Keyboard shortcuts

Press or to navigate between chapters

Press S or / to search in the book

Press ? to show this help

Press Esc to hide this help

Understanding Linux kernel Oops

Kernel panic is when there is a fatal error from which the kernel cannot recover. So it forces the system into controlled system hang/reboot.

There are 2 types of panics

  1. Hard panics (Aiee!)
  2. Soft panics (Oops!)

Oops

On faulty code execution or when an exception occurs kernel throws Oops.

When Oops occurs it dumps the message on the console. Message contains the CPU registers & the processor status of when the Oops occured.

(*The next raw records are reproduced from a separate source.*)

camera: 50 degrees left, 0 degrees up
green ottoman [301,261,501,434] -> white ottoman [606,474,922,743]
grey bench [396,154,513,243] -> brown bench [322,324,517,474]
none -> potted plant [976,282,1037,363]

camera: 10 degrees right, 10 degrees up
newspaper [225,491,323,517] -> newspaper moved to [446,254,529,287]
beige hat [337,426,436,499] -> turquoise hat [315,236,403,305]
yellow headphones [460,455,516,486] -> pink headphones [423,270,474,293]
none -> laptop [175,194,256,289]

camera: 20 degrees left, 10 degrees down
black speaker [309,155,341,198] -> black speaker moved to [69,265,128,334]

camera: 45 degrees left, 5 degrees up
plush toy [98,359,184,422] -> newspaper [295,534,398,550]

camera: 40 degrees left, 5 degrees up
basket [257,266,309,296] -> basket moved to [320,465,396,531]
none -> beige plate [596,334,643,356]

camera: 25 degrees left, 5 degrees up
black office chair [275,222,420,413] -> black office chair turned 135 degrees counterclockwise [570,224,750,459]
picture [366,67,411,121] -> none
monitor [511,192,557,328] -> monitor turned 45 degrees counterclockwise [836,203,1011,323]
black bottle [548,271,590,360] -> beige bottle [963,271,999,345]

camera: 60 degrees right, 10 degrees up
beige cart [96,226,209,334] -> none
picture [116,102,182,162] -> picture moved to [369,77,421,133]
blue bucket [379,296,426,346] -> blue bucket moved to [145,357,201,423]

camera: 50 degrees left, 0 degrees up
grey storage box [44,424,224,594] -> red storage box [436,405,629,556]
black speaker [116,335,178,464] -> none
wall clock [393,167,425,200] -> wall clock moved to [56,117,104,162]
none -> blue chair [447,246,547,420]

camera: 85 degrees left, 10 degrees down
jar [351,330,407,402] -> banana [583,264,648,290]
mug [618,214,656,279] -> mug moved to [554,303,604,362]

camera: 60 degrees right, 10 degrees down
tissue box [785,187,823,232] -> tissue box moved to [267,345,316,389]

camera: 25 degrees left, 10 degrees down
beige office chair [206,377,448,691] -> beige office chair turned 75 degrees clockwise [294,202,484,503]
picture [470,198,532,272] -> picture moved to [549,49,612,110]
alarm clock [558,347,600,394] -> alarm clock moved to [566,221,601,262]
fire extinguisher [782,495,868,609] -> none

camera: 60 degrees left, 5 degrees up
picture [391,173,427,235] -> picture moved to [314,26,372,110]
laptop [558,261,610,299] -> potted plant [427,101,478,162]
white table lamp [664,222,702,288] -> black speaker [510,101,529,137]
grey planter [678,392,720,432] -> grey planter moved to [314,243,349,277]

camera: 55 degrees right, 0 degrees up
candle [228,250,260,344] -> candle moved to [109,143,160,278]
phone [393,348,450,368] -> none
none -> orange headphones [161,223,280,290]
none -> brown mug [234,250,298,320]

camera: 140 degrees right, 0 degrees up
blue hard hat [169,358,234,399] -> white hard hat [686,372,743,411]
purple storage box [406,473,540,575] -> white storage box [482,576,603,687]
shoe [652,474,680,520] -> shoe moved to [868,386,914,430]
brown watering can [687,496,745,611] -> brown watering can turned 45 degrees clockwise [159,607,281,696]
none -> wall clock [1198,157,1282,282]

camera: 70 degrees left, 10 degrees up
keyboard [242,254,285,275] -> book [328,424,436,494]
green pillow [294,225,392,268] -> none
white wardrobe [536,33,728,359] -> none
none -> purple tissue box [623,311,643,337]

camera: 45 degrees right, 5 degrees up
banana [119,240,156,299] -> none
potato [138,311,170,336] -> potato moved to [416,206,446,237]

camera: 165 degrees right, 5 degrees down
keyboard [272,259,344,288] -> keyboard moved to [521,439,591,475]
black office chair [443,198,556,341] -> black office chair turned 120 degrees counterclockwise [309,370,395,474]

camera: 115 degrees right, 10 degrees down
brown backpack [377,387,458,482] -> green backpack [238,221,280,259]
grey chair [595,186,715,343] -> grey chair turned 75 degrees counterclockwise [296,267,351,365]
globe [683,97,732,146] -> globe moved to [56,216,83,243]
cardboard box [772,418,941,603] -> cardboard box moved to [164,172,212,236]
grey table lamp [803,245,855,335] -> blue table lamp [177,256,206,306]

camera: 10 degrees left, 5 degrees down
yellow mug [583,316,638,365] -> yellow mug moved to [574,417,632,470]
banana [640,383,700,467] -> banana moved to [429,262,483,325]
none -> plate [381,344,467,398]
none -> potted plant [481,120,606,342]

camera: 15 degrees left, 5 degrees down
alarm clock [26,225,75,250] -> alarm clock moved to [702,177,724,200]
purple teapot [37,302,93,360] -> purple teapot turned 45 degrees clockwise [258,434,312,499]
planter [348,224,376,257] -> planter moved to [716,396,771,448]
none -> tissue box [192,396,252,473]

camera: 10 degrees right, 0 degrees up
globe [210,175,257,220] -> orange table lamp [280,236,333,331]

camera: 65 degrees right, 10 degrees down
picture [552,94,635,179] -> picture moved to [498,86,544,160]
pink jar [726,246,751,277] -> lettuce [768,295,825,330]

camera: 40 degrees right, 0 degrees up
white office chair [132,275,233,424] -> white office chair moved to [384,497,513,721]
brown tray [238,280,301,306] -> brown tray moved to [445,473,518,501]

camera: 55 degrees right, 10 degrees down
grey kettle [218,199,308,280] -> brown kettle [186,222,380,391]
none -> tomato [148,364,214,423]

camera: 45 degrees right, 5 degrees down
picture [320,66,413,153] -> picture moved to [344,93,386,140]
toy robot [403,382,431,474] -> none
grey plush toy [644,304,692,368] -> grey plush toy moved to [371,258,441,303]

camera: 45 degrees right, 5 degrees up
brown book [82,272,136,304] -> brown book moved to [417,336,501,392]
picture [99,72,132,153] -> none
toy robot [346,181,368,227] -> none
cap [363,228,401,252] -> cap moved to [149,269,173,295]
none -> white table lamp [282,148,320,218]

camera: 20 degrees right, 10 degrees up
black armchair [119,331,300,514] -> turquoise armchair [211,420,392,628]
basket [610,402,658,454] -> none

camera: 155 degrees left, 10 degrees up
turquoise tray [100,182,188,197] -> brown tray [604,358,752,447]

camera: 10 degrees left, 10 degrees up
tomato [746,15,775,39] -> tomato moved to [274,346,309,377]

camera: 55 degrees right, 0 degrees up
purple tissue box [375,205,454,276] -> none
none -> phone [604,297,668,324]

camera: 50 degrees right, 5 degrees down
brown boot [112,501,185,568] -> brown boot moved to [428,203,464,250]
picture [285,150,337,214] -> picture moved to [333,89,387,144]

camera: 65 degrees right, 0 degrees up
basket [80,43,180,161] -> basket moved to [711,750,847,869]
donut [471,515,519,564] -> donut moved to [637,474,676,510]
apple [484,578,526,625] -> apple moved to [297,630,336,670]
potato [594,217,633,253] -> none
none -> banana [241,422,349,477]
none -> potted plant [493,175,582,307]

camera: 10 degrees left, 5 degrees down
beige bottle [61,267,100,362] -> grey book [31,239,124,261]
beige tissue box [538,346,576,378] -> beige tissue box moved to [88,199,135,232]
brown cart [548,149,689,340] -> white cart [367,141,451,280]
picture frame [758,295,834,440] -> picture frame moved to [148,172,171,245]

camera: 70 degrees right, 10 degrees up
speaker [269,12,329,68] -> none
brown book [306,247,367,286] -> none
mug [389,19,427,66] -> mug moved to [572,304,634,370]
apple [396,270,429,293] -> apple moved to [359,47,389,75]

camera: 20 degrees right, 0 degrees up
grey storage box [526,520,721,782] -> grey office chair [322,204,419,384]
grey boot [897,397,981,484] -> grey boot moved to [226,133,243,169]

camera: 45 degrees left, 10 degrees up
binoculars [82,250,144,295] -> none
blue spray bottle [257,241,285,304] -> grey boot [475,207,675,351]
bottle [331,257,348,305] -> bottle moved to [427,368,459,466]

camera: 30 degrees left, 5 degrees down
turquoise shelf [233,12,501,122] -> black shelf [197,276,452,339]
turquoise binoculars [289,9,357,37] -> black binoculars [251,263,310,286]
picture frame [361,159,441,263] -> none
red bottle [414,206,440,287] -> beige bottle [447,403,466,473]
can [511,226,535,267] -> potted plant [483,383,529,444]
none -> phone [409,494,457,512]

The process that triggered the Oops gets killed ungracefully. There is a chance that the system may not resume from the Oops.

Understanding Oops Dump

We will be using the sample Oops dump below, this oops is generated from the kernel panic module from the Task of the mentorship.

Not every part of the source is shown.